* BEGIN *
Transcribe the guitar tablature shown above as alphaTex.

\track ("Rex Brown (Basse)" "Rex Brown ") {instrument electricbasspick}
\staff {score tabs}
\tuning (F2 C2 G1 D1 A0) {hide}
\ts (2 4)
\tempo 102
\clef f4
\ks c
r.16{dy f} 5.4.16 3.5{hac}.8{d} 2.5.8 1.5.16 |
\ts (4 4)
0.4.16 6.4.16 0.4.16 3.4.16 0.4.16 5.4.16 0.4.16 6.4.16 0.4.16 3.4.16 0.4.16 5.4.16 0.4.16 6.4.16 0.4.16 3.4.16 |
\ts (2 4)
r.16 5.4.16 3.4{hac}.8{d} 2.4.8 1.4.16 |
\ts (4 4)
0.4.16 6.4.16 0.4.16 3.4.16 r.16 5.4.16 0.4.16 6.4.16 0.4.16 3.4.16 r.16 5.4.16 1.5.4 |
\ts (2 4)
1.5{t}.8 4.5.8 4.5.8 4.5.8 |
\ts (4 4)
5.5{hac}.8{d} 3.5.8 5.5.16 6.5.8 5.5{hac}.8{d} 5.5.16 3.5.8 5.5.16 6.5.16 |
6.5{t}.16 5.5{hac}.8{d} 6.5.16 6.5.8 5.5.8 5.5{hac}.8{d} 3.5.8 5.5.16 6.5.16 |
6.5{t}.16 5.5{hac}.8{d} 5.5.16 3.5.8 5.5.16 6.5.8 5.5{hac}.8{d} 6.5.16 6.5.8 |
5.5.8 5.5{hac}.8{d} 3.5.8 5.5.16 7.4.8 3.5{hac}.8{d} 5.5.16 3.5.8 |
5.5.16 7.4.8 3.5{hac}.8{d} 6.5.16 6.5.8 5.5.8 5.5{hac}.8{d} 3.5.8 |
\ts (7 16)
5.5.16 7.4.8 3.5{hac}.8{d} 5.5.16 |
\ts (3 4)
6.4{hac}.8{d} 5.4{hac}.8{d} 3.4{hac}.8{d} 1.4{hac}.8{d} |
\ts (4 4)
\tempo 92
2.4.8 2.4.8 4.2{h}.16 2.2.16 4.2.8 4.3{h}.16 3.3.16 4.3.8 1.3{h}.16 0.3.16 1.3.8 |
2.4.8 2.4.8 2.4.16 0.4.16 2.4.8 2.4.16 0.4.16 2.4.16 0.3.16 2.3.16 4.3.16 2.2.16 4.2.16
* END *
**STATED GOAL:**
Copy out every one of the lines above, unchanged and in the same order.

**WRITTEN ANSWER:**
Transcribe the guitar tablature shown above as alphaTex.

\track ("Rex Brown (Basse)" "Rex Brown ") {instrument electricbasspick}
\staff {score tabs}
\tuning (F2 C2 G1 D1 A0) {hide}
\ts (2 4)
\tempo 102
\clef f4
\ks c
r.16{dy f} 5.4.16 3.5{hac}.8{d} 2.5.8 1.5.16 |
\ts (4 4)
0.4.16 6.4.16 0.4.16 3.4.16 0.4.16 5.4.16 0.4.16 6.4.16 0.4.16 3.4.16 0.4.16 5.4.16 0.4.16 6.4.16 0.4.16 3.4.16 |
\ts (2 4)
r.16 5.4.16 3.4{hac}.8{d} 2.4.8 1.4.16 |
\ts (4 4)
0.4.16 6.4.16 0.4.16 3.4.16 r.16 5.4.16 0.4.16 6.4.16 0.4.16 3.4.16 r.16 5.4.16 1.5.4 |
\ts (2 4)
1.5{t}.8 4.5.8 4.5.8 4.5.8 |
\ts (4 4)
5.5{hac}.8{d} 3.5.8 5.5.16 6.5.8 5.5{hac}.8{d} 5.5.16 3.5.8 5.5.16 6.5.16 |
6.5{t}.16 5.5{hac}.8{d} 6.5.16 6.5.8 5.5.8 5.5{hac}.8{d} 3.5.8 5.5.16 6.5.16 |
6.5{t}.16 5.5{hac}.8{d} 5.5.16 3.5.8 5.5.16 6.5.8 5.5{hac}.8{d} 6.5.16 6.5.8 |
5.5.8 5.5{hac}.8{d} 3.5.8 5.5.16 7.4.8 3.5{hac}.8{d} 5.5.16 3.5.8 |
5.5.16 7.4.8 3.5{hac}.8{d} 6.5.16 6.5.8 5.5.8 5.5{hac}.8{d} 3.5.8 |
\ts (7 16)
5.5.16 7.4.8 3.5{hac}.8{d} 5.5.16 |
\ts (3 4)
6.4{hac}.8{d} 5.4{hac}.8{d} 3.4{hac}.8{d} 1.4{hac}.8{d} |
\ts (4 4)
\tempo 92
2.4.8 2.4.8 4.2{h}.16 2.2.16 4.2.8 4.3{h}.16 3.3.16 4.3.8 1.3{h}.16 0.3.16 1.3.8 |
2.4.8 2.4.8 2.4.16 0.4.16 2.4.8 2.4.16 0.4.16 2.4.16 0.3.16 2.3.16 4.3.16 2.2.16 4.2.16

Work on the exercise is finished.